Growing up I was the little girl who just wanted to fit in. I wanted to have friends on the playground and I wanted to have friends who would knock on my door and ask my mama if I could come out and play. Eventually that happened and in order to keep that I would go above and beyond to be kind to others. At times I would probably be tooooooo nice. People would still  make fun of me and treat me poorly because they knew I would come back to school the next day and be their friends. As I grew up I would continue to see the way people would treat each others. The cruelty that would come out only because someone was a bit different. However, those people who were treated poorly would still come back and show great kindness  because being treated poorly was better than being invisible and treated like no one. 
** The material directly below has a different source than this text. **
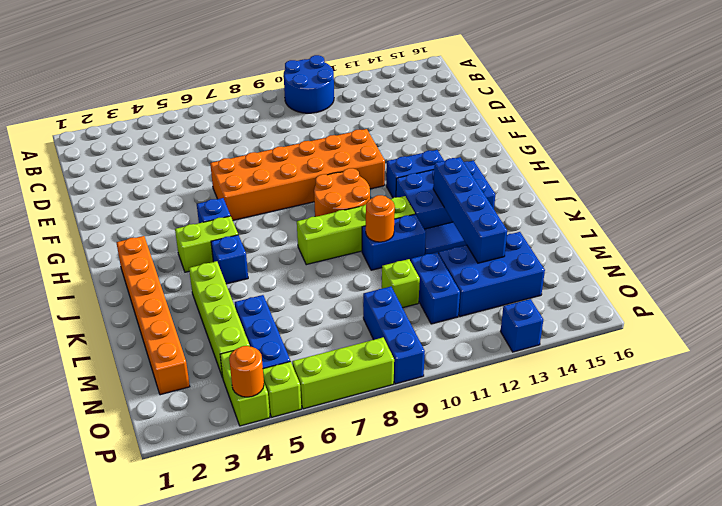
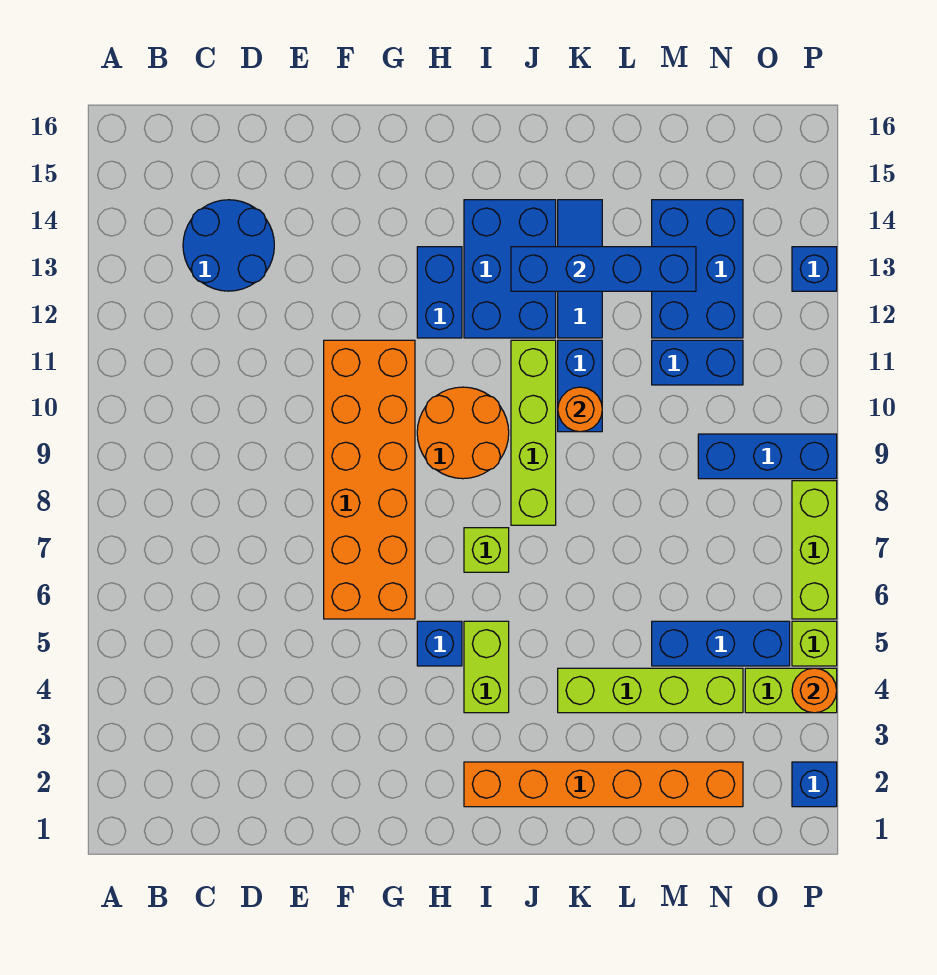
blue round brick A10:B11 level 1 -> blue round brick C13:D14 level 1
blue brick J5 level 1 -> blue brick P2 level 1
lime brick M10 level 1 -> lime brick I7 level 1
I was taught the Golden Rule as a child.........treat others the way you would want to be treated. I swore to this rule as a child and as an adult but recently I have found default in this Golden Rule. There are some days when you can go out into the world and kill others with kindness because that is how you would want to be treated; however, this is not returned. What do you do when you try so hard to treat someone with love and loyalty when you are a door mat? How do you continue to be this kind person who shows so much love and kindness but can not see it surrounding them? What if you are made fun of or judged based on something you have no control over? What happens when you are kind and try as hard as you possibly could but find that no matter what you have no control over what happens to you which in return hurts your loved ones? 
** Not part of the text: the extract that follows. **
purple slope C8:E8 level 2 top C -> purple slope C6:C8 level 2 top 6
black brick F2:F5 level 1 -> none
You see I did not realize when I got sick that my life would change so drastically and that Lupus would not only affect me but also my family and friends to such a degree that some would just leave because they could not handle what this disease would show over time. I am the same Danica who ran home with tears in her eyes some days after school. I still run home with tears in my eyes after appointments, hospital stays and treatments. I still ask why everyday. Why does my life have to be altered so much because of a disease I did not ask for or have control over. I do the best I can with what I have. I am bright, Lupus beautiful and have so much love and kindness to still give but sometimes I run into these hateful and hurtful walls in life. I feel punished for being sick and I will miss out on some of the most important moments in our lives all because I have a disease called Lupus and all the details that come with it. What makes me so mad at times is that I am seen as the sick girl, Danica. Really I should be looked at as Danica only. I am not my disease and my disease can not rob me of who I am. So, if you do not like me I am ok with that but if you do not like the challenges of what a chronic illness brings to an individual and therefore clouds your judgement so much that you do not see me, the real me, then I do not need you or your shinanigens in my life.

It is Lupus awareness month and all I ask of you is to show a little more kindness and compassion for those around you. They may be sick or they may be healthy but they to still just want to be loved. So, what are you waiting for? Go knock on their door and ask them to come out and play!